By Julius Strauss in Moscow
The Telegraph - UK
8-27-4
 
The Kremlin faced growing accusations of a cover-up yesterday as Russian officials announced that the black boxes of two crashed passenger jets had failed to yield evidence of a terrorist attack.
 
The two aircraft blew up and crashed within minutes of each other after take-off on Tuesday night, killing all 89 crew and passengers.
 
Russia's free media speculated that the security services were deliberately playing down suspicions of terrorism in an attempt to spare the Kremlin the embarrassment of admitting to serious lapses in security.
 
Despite earlier statements that suggested the black boxes were in good condition, officials said yesterday that they were damaged and would require lengthy analysis that may not yield results.
 
The FSB, the Russian security service, said on Wednesday - when the investigation was only a few hours old - that there was no evidence of terrorism.

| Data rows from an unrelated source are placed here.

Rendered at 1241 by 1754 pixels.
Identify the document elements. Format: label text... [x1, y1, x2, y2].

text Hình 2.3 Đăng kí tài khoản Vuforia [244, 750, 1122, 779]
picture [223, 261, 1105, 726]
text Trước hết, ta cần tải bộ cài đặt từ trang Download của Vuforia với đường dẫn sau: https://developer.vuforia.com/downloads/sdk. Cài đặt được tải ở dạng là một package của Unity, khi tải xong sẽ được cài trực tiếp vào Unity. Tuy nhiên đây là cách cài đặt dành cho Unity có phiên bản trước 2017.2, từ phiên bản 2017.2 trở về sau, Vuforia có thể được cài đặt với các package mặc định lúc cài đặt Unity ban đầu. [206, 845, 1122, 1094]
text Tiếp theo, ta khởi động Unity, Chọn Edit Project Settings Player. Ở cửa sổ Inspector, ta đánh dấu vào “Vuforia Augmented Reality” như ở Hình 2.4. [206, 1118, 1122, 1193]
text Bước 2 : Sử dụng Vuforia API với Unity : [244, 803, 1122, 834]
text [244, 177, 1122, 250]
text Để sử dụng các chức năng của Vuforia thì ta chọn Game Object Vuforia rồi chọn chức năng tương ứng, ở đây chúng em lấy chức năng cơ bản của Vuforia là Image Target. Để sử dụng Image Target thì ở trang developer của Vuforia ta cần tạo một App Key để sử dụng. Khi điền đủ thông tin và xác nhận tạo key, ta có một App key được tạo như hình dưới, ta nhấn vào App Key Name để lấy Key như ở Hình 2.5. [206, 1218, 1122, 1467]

Critics say the announcement was hasty and politically motivated.
 
An explosives expert working at one of the crash sites was quoted in the liberal daily Kommersant as saying: "Our guys had not even got down to work when they heard on the radio that no evidence of a terrorist act had been found."
 
State-run television officials are reported to have told colleagues that instructions had been relayed from above that the word terrorism was to be avoided in broadcasts.
 
However, most independent experts concluded that a terrorist attack was the only feasible explanation for the crashes.
 
The leading theory put forward by explosives experts was that a member of ground staff attached timed bombs to the tail sections of the aircraft, possibly by magnets, shortly before take-off from Domodedovo airport, Moscow.
 
Another possibility was that baggage containing explosive devices was loaded on to the planes by ground staff.
 
Several daily newspapers quoted FSB sources as saying they were now working on the assumption that terrorists were responsible, despite the vague official statements.
 
An FSB source told Russki Courier: "Our main task now is not to find out who did it but how explosives could have got on board."
 
Chechen separatist rebels have long vowed to disrupt an election due to be held this Sunday to replace President Akhmad Kadyrov, the pro-Moscow leader assassinated in May.
 
According to Kommersant, sources in the FSB said playing down the possibility of terrorism "was just a game of words" and the Kremlin would come clean after the election.